Series: The Sequentia Lectures: Unlocking the Math of AI
Part 6: Advanced Architectures & Concepts
Lecture 52: Embeddings: Turning Words into Vectors for AI to Understand
We’ve talked a lot about how AI models process numbers, but how do they handle the most human of data types: language? A computer doesn’t understand the meaning of “cat,” “democracy,” or “love.” So, how can it possibly translate sentences, analyze sentiment, or answer questions?
The answer lies in a revolutionary technique that forms the foundation of modern Natural Language Processing (NLP): Word Embeddings.
The Problem: Words are not Numbers
The simplest way to represent a word numerically is to assign it a unique ID, like in a dictionary: “a”: 1, “apple”: 2, …, “zebra”: 26000. This is called integer encoding. A slightly more complex method is one-hot encoding, where each word is a giant vector of all zeros except for a single 1 at the position of its ID.
But these methods have a huge flaw: they contain no information about meaning.
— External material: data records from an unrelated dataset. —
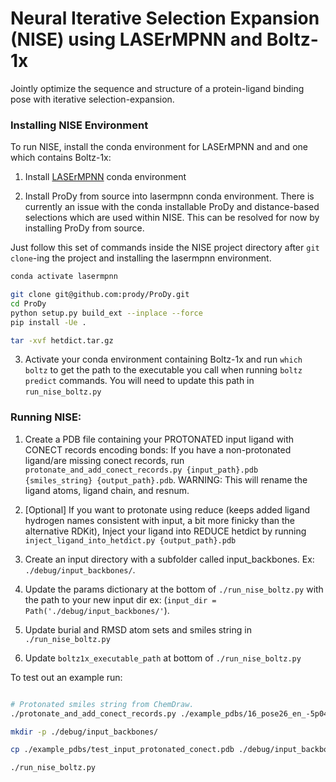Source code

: # Neural Iterative Selection Expansion (NISE) using LASErMPNN and Boltz-1x

Jointly optimize the sequence and structure of a protein-ligand binding pose with iterative selection-expansion.

### Installing NISE Environment

To run NISE, install the conda environment for LASErMPNN and and one which contains Boltz-1x:

1) Install [LASErMPNN](https://github.com/polizzilab/LASErMPNN) conda environment

2) Install ProDy from source into lasermpnn conda environment. 
There is currently an issue with the conda installable ProDy and distance-based selections which are used within NISE. 
This can be resolved for now by installing ProDy from source.

Just follow this set of commands inside the NISE project directory after `git clone`-ing the project and installing the lasermpnn environment.
```bash
conda activate lasermpnn

git clone git@github.com:prody/ProDy.git
cd ProDy
python setup.py build_ext --inplace --force
pip install -Ue .

tar -xvf hetdict.tar.gz
```

3) Activate your conda environment containing Boltz-1x and run `which boltz` to get the path to the executable you call when running `boltz predict` commands. 
You will need to update this path in `run_nise_boltz.py`

### Running NISE:

1) Create a PDB file containing your PROTONATED input ligand with CONECT records encoding bonds:
If you have a non-protonated ligand/are missing conect records, run `protonate_and_add_conect_records.py {input_path}.pdb {smiles_string} {output_path}.pdb`.
WARNING: This will rename the ligand atoms, ligand chain, and resnum.


2) [Optional] If you want to protonate using reduce (keeps added ligand hydrogen names consistent with input, a bit more finicky than the alternative RDKit), Inject your ligand into REDUCE hetdict by running `inject_ligand_into_hetdict.py {output_path}.pdb`


3) Create an input directory with a subfolder called input_backbones. Ex: `./debug/input_backbones/`.


4) Update the params dictionary at the bottom of `./run_nise_boltz.py` with the path to your new input dir ex: (`input_dir = Path('./debug/input_backbones/'`).


5) Update burial and RMSD atom sets and smiles string in `./run_nise_boltz.py`

6) Update `boltz1x_executable_path` at bottom of `./run_nise_boltz.py`

To test out an example run:

```bash

# Protonated smiles string from ChemDraw.
./protonate_and_add_conect_records.py ./example_pdbs/16_pose26_en_-5p044_no_CG_top1_of_1_n4_00374_looped_master_6_gly_0001_trim_H_98.pdb "CC[C@]1(O)C2=C(C(N3CC4=C5[C@@H]([NH3+])CCC6=C5C(N=C4C3=C2)=CC(F)=C6C)=O)COC1=O" ./example_pdbs/test_input_protonated_conect.pdb

mkdir -p ./debug/input_backbones/

cp ./example_pdbs/test_input_protonated_conect.pdb ./debug/input_backbones/

./run_nise_boltz.py
```
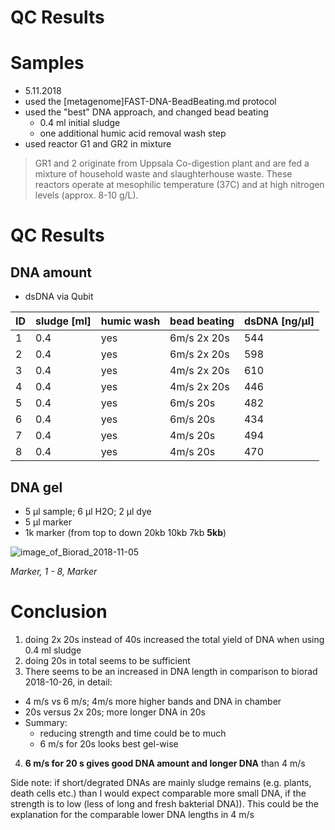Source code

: QC Results
===
# Samples

* 5.11.2018
* used the [metagenome]FAST-DNA-BeadBeating.md protocol
* used the "best" DNA approach, and changed bead beating
  * 0.4 ml initial sludge
  * one additional humic acid removal wash step
* used reactor G1 and GR2 in mixture

> GR1 and 2 originate from Uppsala Co-digestion plant and are fed a mixture of household waste and slaughterhouse waste. These reactors operate at mesophilic temperature (37C) and at high nitrogen levels (approx. 8-10 g/L).

# QC Results
## DNA amount

* dsDNA via Qubit

| ID | sludge [ml] | humic wash |  bead beating | dsDNA [ng/µl]
| -| -------- | ---| ---|----|
| 1 | 0.4 | yes | 6m/s 2x 20s |544 |
| 2 | 0.4 | yes | 6m/s 2x 20s | 598|
| 3 |0.4 | yes | 4m/s 2x 20s | 610|
| 4 |0.4 | yes | 4m/s 2x 20s | 446|
| 5 | 0.4| yes | 6m/s 20s | 482|
| 6 | 0.4 | yes | 6m/s 20s | 434|
| 7 | 0.4 | yes | 4m/s 20s | 494|
| 8 | 0.4 | yes | 4m/s 20s | 470||



## DNA gel

* 5 µl sample; 6 µl H2O; 2 µl dye
* 5 µl marker
* 1k marker (from top to down 20kb 10kb 7kb **5kb**)

![image_of_Biorad_2018-11-05](https://raw.githubusercontent.com/replikation/wet_lab_protocols/master/results/img/Biorad_2018-11-05_14hr_26min.jpg)

*Marker, 1 - 8, Marker*

# Conclusion

1. doing 2x 20s instead of 40s increased the total yield of DNA when using 0.4 ml sludge
2. doing 20s in total seems to be sufficient
3. There seems to be an increased in DNA length in comparison to biorad 2018-10-26, in detail:
  * 4 m/s vs 6 m/s; 4m/s more higher bands and DNA in chamber
  * 20s versus 2x 20s; more longer DNA in 20s
  * Summary:
    * reducing strength and time could be to much
    * 6 m/s for 20s looks best gel-wise
4. **6 m/s for 20 s gives good DNA amount and longer DNA** than 4 m/s


Side note: if short/degrated DNAs are mainly sludge remains (e.g. plants, death cells etc.) than I would expect comparable more small DNA, if the strength is to low (less of long and fresh bakterial DNA)). This could be the explanation for the comparable lower DNA lengths in 4 m/s
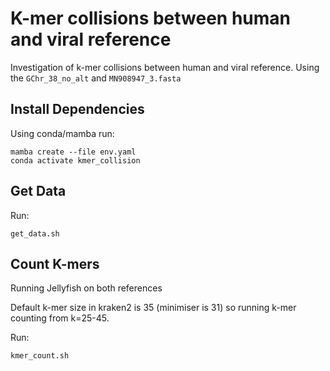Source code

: # K-mer collisions between human and viral reference

Investigation of k-mer collisions between human and viral reference.
Using the `GChr_38_no_alt` and `MN908947_3.fasta`

## Install Dependencies

Using conda/mamba run:

    mamba create --file env.yaml 
    conda activate kmer_collision

## Get Data

Run:

    get_data.sh

## Count K-mers 

Running Jellyfish on both references

Default k-mer size in kraken2 is 35 (minimiser is 31) so running k-mer counting
from k=25-45.

Run:
    
    kmer_count.sh

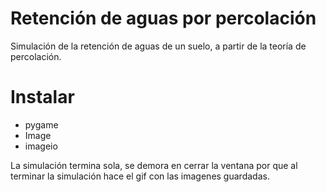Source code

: # Retención de aguas por percolación
Simulación de la retención de aguas de un suelo, a partir de la teoría de percolación.

# Instalar
+ pygame
+ Image
+ imageio


La simulación termina sola, se demora en cerrar la ventana
por que al terminar la simulación hace el gif con las imagenes
guardadas.
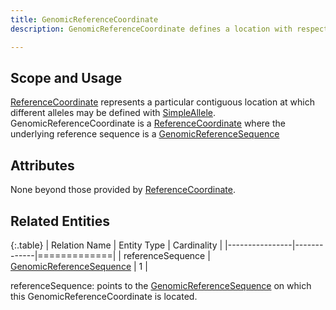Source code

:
 ```yaml
---
title: GenomicReferenceCoordinate
description: GenomicReferenceCoordinate defines a location with respect to a <a href="genomic_reference_sequence.html">GenomicReferenceSequence</a>.  

---
```


Scope and Usage
---------------

[ReferenceCoordinate](reference_coordinate.html) represents a particular contiguous location at which different alleles may be defined with [SimpleAllele](simple_allele.html).  GenomicReferenceCoordinate is a [ReferenceCoordinate](reference_coordinate.html) where the underlying reference sequence is a [GenomicReferenceSequence](genomic_reference_sequence.html)

Attributes 
----------

None beyond those provided by [ReferenceCoordinate](reference_coordinate.html).

Related Entities
----------------

{:.table}
|  Relation Name | Entity Type | Cardinality |
|----------------|-------------|=============|
| referenceSequence | [GenomicReferenceSequence](genomic_reference_sequence.html) | 1 |

referenceSequence: points to the [GenomicReferenceSequence](genomic_reference_sequence.html)  on which this GenomicReferenceCoordinate is located.
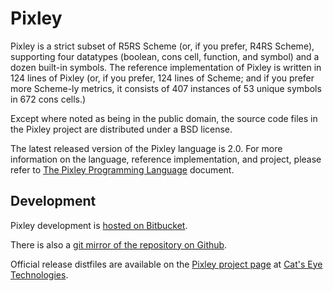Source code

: Pixley
======

Pixley is a strict subset of R5RS Scheme (or, if you prefer, R4RS Scheme),
supporting four datatypes (boolean, cons cell, function, and symbol) and
a dozen built-in symbols.  The reference implementation of Pixley
is written in 124 lines of Pixley (or, if you prefer, 124 lines of Scheme;
and if you prefer more Scheme-ly metrics, it consists of 407 instances of
53 unique symbols in 672 cons cells.)

Except where noted as being in the public domain, the source code files
in the Pixley project are distributed under a BSD license.

The latest released version of the Pixley language is 2.0.  For more
information on the language, reference implementation, and project, please
refer to
[The Pixley Programming Language](http://catseye.tc/projects/pixley/doc/pixley.html)
document.

Development
-----------

Pixley development is
[hosted on Bitbucket](https://bitbucket.org/catseye/pixley/).

There is also a
[git mirror of the repository on Github](https://github.com/catseye/Pixley).

Official release distfiles are available on the
[Pixley project page](http://catseye.tc/projects/pixley/) at
[Cat's Eye Technologies](http://catseye.tc/).
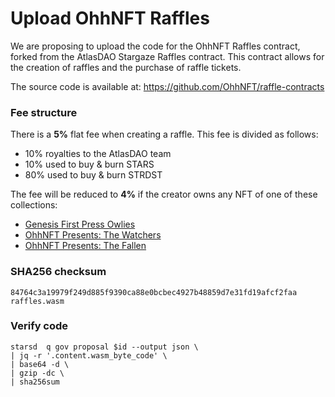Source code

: # Upload OhhNFT Raffles

We are proposing to upload the code for the OhhNFT Raffles contract, forked from the AtlasDAO Stargaze Raffles contract. This contract allows for the creation of raffles and the purchase of raffle tickets.

The source code is available at: https://github.com/OhhNFT/raffle-contracts

### Fee structure

There is a **5%** flat fee when creating a raffle. This fee is divided as follows:

- 10% royalties to the AtlasDAO team
- 10% used to buy & burn STARS
- 80% used to buy & burn STRDST

The fee will be reduced to **4%** if the creator owns any NFT of one of these collections:

- [Genesis First Press Owlies](https://www.stargaze.zone/m/stars1zvjnc08uy0zz43m0nlh9f5aetpa3amn6a034yqvmsgvzshk9cldsdhqjzg/tokens)
- [OhhNFT Presents: The Watchers](https://www.stargaze.zone/m/stars15jugk3w42q4a06df4p4tfqx5jnlrk2rg0c3sqj3ch0nhwyhj28ysnfvjf6/tokens)
- [OhhNFT Presents: The Fallen](https://www.stargaze.zone/m/stars1ma3nhs3ncsk7hurcend63ylxgc3awju2w9e8wrtedhhghhxf0mpq73p84x/tokens)

### SHA256 checksum

```
84764c3a19979f249d885f9390ca88e0bcbec4927b48859d7e31fd19afcf2faa  raffles.wasm
```

### Verify code

```
starsd  q gov proposal $id --output json \
| jq -r '.content.wasm_byte_code' \
| base64 -d \
| gzip -dc \
| sha256sum
```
The number 2 (“apple”) is no more related to the number 150 (“fruit”) than it is to 25987 (“rocket”). These representations are sparse, inefficient, and, most importantly, semantically meaningless. The model has to learn every relationship from scratch.
The Solution: Representing Meaning as a Location
Word embeddings solve this by mapping each word in a vocabulary not to a single number, but to a dense vector of real numbers, typically a few hundred dimensions long.
“king” -> [0.98, -0.12, 0.45, 0.67, …, -0.81]
“queen” -> [0.95, -0.15, 0.43, 0.02, …, -0.79]
“apple” -> [0.21, 0.55, -0.34, 0.11, …, 0.09]
This vector is the “embedding” of the word. It’s a coordinate, an address that places the word as a point in a high-dimensional “meaning space.”
The magic of this space is that it is structured according to the words’ semantic relationships.
- Words with similar meanings will be located close to each other. The vector for “cat” will be near the vector for “kitten.”
- Words with opposite meanings might be far apart.
- Incredibly, the relationships between words are also captured as mathematical operations on their vectors.
The Famous “King – Man + Woman = Queen” Analogy
The most famous example of this semantic arithmetic is the vector equation:
vector(“king”) – vector(“man”) + vector(“woman”) ≈ vector(“queen”)
This means that the “direction” in the vector space that goes from “man” to “king” (the concept of royalty or leadership applied to a male) is roughly the same as the direction that goes from “woman” to “queen.” Similarly, vector(“Paris”) – vector(“France”) + vector(“Germany”) would result in a vector very close to vector(“Berlin”).
The embedding has learned these complex analogies and relationships purely from observing how words are used in context in a massive amount of text.
How are Embeddings Learned?
Embeddings are not manually created; they are learned by a neural network. Models like Word2Vec and GloVe were pioneers in this.
The core principle is the distributional hypothesis: “You shall know a word by the company it keeps.”
The model is trained on a massive corpus of text (like all of Wikipedia). It slides a “window” across the text and learns to predict a word based on its neighboring words (or vice-versa). By performing this task billions of times, the model is forced to adjust its internal word vectors so that words that frequently appear in similar contexts (like “cat” and “kitten”) end up with similar vector representations.
The embedding layer in a modern neural network is often the very first layer. It acts as a “lookup table.” When the model receives a word (as an ID), it looks up its corresponding dense vector in the embedding table and feeds this meaningful, numerical representation into the rest of the network.
The Foundation of Modern NLP
Word embeddings were a monumental breakthrough. They transformed language from a series of arbitrary symbols into a rich, geometric landscape where concepts have a location and relationships are mathematical.
This is the technology that powers:
- Sophisticated search engines that understand query meaning.
- Machine translation services that preserve context.
- Sentiment analysis tools that grasp the nuance of language.
- Large Language Models (LLMs) like GPT, which are built upon even more advanced, context-aware versions of this core idea.
By turning words into vectors, embeddings give AI the ability to finally start understanding the rich tapestry of human language.